It’s necessary to provide the correct type of Arizona eviction notice to the tenant you’re removing from your property. If you don’t, the eviction could be overturned or take significantly longer to complete.
You must give your tenant the precise legal document for the situation, detailing a valid legal reason for the eviction under AZ statutes. This will also affect how long you must give the resident as notice before they have to leave the property.
As seen below, there are a few different options in Arizona when completing an eviction.
5-Day Notice to Quit (Non-Payment)
If a tenant doesn’t comply with the rental payment schedule, the landlord may present them with a 5-Day Notice to Quit. This obliges them to pay rent or quit within 120 hours.
If the tenant complies and pays the rent then the notice will be nullified. If they refuse to pay or vacate the property, the landlord will be able to pursue the matter further through the courts.
10-Day Notice to Quit (Non-Compliance)
If a tenant fails to comply with the terms of the lease, aside from not paying rent, landlords may issue them with a 10-Day Notice to Quit. This gives them 240 hours to correct the issue or leave the property.
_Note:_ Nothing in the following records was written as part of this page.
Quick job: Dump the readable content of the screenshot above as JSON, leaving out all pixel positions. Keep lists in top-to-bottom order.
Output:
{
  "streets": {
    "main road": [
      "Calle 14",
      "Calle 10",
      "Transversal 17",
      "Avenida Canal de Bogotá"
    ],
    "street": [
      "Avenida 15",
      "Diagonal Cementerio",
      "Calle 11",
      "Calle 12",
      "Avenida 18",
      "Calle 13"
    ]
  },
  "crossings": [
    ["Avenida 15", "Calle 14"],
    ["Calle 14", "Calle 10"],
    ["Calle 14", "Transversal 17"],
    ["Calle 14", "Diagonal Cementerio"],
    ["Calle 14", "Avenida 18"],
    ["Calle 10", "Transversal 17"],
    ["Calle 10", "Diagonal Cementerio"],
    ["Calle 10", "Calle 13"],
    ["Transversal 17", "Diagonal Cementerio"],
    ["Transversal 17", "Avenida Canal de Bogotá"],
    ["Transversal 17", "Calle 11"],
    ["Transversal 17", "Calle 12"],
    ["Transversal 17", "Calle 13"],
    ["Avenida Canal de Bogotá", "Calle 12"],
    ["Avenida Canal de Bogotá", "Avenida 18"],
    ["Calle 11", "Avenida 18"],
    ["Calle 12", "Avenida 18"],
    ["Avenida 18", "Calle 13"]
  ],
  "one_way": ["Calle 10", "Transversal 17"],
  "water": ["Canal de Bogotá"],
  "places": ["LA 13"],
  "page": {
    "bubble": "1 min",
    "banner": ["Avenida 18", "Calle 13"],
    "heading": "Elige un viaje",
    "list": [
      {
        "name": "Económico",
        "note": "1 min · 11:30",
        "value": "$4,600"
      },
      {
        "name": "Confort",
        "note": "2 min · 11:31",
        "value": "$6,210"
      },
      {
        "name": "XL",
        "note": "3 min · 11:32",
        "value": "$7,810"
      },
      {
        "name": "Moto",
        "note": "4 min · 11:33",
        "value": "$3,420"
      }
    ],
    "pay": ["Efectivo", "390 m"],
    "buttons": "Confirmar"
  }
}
Assuming the tenant corrects the violation, the notice will be rendered invalid and a new eviction warning will need to be issued if other breaches of the contract occur.
However, unconditional 10-Day Non-Compliance notices can be issued too for more serious offenses. These don’t give the tenant any chance to correct their breach of the lease. Furthermore, a 5-Day Notice can be issued in the event of a breach of the lease that creates a hazard to health and safety.
10-Day Notice to Quit (Week-to-Week)
10 Day-Notice to Quit documents are used to evict month-to-month tenants or those who don’t have a fixed lease without providing any given cause. This allows the landlord to inform the tenant that they must vacate the property within 10 days or face a legal challenge.
30-Day Notice to Quit (Month-to-Month)
30 Day-Notice to Quit documents are used to evict month-to-month tenants or those who don’t have a fixed lease without providing any given cause. This allows the landlord to inform the tenant that they must vacate the property within 30 days or face a legal challenge.